The Costs of S3 Object Storage

S3 object storage cost

Let us find out the true S3 object storage cost in this article. In an era where creation of abundance of data is a new normal, having large data storage is a necessity. Network Attached Storage (NAS) is popular among homes and businesses, to store data locally. To scale storage space easily, cloud is a better choice than local data storage.

What is S3 Object Storage?

Amazon S3 is a scalable object storage system. Because they are the largest object storage vendor, the term S3 is almost synonymous with object storage. Object storage refers to the way in which we organize and work with units of storage (objects). Every object contains three things:

  • The data itself. The data can be anything you want to store
  • An expandable amount of metadata which contains contextual information about what the data
  • Finally, a 128-bit globally unique identifier so the object can be found over a distributed system

Object Storage vs Block Storage

On the other hand, block storage splits files into evenly sized blocks of data. Each block of data has its own address but with no additional information (metadata). In the majority of enterprise workloads, it has a wide variety of uses as seen by the rise in popularity of SAN arrays.

Object storage generally doesn’t provide you with the ability to incrementally edit one part of a file (as block storage does). Objects have to be manipulated as a whole unit, requiring the entire object to be accessed, updated, then re-written in their entirety. That can have performance implications.

Another key difference is that block storage can be directly accessed by the operating system as a mounted drive volume, while object storage cannot do so without significant degradation to performance. The tradeoff here is that, unlike object storage, the storage management overhead of block storage (such as remapping volumes) is relatively nonexistent.

What are the true S3 object storage cost?

For the cost of block storage, it is relatively straight forward. It is simply the cost of owning the SAN arrays. However for S3 object storage, the cost depends on your vendor of choice. Generally, you will have to pay for the following usages.

Amount of Storage

All vendors will charge you by the amount of storage in Gigabytes, Terabytes or Petabytes you are uploading over to them.
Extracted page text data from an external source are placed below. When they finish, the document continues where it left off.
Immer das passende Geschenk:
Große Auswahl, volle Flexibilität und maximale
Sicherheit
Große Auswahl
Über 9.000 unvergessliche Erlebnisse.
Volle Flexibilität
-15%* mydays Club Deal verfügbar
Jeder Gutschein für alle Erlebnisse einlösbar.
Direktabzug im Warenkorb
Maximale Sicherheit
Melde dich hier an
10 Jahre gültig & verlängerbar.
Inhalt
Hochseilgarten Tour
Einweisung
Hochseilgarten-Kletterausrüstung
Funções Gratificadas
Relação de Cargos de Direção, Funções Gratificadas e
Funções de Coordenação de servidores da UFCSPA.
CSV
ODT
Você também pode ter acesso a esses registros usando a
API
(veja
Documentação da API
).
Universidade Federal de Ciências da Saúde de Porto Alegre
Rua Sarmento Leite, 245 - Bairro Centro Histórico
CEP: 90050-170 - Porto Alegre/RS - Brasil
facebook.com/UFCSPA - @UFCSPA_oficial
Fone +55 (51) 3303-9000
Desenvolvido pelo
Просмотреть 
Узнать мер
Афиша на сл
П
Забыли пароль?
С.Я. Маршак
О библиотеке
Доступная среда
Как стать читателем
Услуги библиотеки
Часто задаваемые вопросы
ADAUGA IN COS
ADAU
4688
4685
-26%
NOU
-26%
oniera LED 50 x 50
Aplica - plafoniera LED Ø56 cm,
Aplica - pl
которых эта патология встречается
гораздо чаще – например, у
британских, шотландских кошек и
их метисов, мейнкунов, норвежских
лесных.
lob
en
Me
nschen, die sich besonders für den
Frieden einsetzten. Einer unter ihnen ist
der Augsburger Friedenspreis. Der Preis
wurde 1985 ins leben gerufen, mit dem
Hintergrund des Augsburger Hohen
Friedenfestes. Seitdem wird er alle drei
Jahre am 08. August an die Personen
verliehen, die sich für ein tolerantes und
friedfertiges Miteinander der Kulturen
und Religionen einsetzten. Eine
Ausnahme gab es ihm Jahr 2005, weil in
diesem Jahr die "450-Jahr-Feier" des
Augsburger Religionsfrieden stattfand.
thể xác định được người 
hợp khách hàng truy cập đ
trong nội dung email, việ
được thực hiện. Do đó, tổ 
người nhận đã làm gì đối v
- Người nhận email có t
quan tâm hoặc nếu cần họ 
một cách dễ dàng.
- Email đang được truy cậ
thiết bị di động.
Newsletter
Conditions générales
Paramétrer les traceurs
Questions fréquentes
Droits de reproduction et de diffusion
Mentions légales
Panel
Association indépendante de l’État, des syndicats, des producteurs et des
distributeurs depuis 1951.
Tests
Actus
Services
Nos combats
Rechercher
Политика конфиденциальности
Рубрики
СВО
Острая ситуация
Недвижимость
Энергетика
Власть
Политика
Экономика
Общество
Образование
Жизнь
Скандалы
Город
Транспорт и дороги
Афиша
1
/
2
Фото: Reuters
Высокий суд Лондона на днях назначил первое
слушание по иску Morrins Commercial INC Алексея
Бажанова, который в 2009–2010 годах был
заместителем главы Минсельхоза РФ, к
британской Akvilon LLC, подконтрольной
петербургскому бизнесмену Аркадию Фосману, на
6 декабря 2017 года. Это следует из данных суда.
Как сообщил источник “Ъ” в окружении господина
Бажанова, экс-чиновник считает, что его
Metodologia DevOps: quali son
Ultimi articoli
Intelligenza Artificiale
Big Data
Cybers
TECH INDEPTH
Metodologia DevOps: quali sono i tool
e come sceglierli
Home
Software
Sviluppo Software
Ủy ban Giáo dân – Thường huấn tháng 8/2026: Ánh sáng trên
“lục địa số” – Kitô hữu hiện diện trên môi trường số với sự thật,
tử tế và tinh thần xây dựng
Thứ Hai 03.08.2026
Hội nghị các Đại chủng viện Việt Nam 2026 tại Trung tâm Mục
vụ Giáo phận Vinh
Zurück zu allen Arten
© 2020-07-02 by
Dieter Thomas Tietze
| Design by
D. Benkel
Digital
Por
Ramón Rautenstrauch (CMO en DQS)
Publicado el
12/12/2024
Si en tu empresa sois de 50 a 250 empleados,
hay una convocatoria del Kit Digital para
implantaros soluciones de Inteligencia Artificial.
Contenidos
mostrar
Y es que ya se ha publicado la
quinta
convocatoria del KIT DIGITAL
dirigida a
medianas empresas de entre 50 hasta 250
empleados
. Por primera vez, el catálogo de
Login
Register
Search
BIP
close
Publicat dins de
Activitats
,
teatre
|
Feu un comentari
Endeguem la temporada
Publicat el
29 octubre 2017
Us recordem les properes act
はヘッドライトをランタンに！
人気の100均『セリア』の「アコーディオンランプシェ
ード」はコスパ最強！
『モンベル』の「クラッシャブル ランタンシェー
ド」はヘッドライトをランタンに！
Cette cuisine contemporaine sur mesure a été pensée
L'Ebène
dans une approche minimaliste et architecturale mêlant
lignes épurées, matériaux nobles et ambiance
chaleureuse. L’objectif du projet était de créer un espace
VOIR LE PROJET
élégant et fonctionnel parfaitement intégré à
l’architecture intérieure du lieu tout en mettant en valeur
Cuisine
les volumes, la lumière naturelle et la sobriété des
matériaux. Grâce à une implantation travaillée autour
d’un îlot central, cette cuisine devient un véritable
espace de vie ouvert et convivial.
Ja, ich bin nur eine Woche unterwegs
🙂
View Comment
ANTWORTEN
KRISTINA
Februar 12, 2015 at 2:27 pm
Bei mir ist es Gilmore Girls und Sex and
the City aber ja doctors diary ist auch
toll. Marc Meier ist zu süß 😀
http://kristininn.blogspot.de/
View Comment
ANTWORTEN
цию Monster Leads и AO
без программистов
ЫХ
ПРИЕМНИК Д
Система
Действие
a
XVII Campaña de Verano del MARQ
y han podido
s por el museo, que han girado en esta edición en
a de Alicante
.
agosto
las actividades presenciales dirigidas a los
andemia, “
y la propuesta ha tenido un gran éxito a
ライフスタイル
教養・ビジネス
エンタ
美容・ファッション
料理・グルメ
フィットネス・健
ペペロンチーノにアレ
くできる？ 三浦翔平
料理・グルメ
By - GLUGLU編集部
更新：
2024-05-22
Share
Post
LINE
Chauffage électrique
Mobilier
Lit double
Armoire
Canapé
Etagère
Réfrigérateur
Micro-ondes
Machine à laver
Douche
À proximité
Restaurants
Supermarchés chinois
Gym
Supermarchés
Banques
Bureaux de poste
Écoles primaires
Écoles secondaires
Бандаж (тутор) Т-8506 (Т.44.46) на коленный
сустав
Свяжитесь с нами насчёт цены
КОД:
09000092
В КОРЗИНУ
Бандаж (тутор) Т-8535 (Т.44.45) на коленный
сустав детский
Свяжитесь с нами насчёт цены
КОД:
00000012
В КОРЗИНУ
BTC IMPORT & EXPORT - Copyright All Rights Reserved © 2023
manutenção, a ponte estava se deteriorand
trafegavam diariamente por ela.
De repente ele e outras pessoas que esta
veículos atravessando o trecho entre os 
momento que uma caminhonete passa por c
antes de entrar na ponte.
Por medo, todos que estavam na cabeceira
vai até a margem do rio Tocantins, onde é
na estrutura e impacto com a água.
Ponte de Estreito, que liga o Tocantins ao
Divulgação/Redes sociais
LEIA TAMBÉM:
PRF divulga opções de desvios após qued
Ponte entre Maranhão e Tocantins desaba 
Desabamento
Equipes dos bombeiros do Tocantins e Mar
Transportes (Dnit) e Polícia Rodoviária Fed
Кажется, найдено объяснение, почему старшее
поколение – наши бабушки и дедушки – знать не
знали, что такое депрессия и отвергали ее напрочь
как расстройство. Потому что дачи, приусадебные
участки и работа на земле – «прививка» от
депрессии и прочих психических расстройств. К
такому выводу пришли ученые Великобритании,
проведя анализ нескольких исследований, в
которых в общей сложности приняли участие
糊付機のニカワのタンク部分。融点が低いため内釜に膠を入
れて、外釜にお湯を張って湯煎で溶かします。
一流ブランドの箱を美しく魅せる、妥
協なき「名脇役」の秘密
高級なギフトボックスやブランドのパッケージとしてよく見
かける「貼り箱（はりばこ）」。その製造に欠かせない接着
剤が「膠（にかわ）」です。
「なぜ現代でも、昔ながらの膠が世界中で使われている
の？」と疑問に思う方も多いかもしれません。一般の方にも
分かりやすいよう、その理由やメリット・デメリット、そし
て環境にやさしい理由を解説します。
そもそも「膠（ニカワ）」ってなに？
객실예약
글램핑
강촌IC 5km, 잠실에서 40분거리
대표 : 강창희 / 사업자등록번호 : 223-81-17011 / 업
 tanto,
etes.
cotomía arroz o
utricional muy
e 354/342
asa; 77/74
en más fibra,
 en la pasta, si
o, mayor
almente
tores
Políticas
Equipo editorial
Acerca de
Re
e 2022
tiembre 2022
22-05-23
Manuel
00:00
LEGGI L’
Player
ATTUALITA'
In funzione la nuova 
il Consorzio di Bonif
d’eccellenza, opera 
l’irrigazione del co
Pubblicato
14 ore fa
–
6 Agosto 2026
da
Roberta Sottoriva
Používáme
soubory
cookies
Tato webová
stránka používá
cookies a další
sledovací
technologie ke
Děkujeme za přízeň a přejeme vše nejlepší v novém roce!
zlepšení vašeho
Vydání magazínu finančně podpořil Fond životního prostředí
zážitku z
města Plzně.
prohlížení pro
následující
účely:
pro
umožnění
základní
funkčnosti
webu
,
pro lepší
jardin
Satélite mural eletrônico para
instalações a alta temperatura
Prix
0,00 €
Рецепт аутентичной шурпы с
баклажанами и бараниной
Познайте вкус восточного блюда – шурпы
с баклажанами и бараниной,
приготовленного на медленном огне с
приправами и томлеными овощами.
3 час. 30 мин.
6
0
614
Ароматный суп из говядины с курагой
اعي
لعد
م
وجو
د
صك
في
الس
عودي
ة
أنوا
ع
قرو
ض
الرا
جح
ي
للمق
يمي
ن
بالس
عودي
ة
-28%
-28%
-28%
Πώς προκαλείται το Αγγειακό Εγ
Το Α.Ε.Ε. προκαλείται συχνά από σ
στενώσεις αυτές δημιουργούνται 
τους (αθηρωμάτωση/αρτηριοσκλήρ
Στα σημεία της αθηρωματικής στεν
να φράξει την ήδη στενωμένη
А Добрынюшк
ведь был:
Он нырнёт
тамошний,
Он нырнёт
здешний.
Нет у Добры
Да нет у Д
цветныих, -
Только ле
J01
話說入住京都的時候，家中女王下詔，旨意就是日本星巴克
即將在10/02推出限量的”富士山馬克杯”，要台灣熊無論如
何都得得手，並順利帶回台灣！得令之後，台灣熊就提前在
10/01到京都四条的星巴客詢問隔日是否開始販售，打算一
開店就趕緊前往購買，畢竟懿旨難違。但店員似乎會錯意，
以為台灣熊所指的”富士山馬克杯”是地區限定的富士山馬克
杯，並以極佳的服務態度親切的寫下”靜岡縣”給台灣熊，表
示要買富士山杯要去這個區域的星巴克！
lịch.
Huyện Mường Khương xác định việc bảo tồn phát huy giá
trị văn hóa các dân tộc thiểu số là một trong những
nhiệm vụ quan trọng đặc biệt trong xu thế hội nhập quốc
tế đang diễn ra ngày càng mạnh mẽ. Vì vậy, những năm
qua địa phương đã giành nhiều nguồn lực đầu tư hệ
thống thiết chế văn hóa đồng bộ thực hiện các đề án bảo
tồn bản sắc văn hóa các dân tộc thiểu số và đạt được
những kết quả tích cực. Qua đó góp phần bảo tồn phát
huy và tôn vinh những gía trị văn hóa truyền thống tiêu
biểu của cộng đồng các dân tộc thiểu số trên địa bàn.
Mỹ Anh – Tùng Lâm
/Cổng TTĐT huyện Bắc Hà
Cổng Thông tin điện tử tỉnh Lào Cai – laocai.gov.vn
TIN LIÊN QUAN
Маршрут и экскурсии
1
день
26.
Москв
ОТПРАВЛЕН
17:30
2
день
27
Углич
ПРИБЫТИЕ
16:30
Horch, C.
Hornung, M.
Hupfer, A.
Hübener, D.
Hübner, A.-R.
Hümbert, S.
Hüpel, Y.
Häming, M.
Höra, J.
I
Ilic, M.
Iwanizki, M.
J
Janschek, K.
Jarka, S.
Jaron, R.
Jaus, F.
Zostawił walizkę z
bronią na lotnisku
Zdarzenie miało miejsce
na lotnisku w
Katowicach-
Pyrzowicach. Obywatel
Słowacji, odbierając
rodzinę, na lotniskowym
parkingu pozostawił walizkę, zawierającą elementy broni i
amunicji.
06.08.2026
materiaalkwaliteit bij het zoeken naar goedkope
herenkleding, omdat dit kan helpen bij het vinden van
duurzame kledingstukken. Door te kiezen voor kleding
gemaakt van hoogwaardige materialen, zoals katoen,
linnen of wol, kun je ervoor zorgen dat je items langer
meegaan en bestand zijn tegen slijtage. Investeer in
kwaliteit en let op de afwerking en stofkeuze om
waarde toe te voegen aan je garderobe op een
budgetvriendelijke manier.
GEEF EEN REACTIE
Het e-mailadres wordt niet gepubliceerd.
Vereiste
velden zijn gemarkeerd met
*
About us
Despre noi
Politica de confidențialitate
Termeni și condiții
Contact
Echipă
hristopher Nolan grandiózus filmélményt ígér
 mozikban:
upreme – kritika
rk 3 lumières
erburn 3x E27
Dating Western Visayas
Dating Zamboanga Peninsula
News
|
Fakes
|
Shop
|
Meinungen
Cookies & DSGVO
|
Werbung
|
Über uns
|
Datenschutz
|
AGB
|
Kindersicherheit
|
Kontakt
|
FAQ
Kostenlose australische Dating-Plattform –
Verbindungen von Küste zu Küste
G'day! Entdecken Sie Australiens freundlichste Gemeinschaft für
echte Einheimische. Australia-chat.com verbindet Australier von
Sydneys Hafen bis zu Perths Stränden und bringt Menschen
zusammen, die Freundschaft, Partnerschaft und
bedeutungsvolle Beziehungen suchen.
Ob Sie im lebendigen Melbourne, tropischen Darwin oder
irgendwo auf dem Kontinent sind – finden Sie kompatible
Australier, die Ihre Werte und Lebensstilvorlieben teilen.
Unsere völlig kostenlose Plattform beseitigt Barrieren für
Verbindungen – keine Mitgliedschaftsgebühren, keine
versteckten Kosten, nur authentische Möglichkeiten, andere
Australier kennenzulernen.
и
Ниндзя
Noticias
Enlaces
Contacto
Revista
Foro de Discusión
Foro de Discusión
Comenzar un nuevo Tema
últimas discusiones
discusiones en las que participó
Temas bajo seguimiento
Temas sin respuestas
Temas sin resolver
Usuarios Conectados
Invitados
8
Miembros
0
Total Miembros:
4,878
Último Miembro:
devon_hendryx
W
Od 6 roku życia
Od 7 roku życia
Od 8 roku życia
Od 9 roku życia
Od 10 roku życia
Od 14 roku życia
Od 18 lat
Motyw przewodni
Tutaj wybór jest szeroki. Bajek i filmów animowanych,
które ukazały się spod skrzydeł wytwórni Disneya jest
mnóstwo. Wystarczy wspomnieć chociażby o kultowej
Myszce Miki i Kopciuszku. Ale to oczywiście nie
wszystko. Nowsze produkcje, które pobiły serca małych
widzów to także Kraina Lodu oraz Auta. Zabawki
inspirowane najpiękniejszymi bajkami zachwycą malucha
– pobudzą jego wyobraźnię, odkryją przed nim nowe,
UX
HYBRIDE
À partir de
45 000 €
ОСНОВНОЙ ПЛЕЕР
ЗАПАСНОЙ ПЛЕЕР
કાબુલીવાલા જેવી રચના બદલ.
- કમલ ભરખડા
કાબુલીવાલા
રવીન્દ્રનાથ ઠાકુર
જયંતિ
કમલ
The larger the data you store, the more you have to pay for it.

Number of Activities

Some vendors will charge you for the number of activities you perform on the S3 object storage. These activities could be your PUT/COPY/POST/LIST/GET/SELECT requests. The more requests you perform, the more you have to pay for it.

Data Transfer

Some vendors will charge you for the amount of data you transfer over the network, to upload your data, and to download these data too.

An important hidden cost: Minimum storage duration

While costs for amount of storage, number of activities and data transfer are all upfront and transparent, one important hidden cost is the minimum storage duration. Depending on your choice of subscription, take Amazon S3 for instance, the minimum storage duration can range up to 180 days. This means you will still have to pay for up to 179 days, if you delete something that you put on their S3 storage for less than a day.

A cheaper storage alternative

Besides S3 storage in the cloud, perhaps a cheaper storage alternative is the likes of Storage VPS. With a Storage VPS, all the costs are upfront and there is no additional charges for the number of activities you perform. There is definitely no minimum storage duration either.


Now that you have examined S3 Object Storage cost, do plan your storage well so as you scale up your data, you do not have to bear the unnecessary and unexpected charges.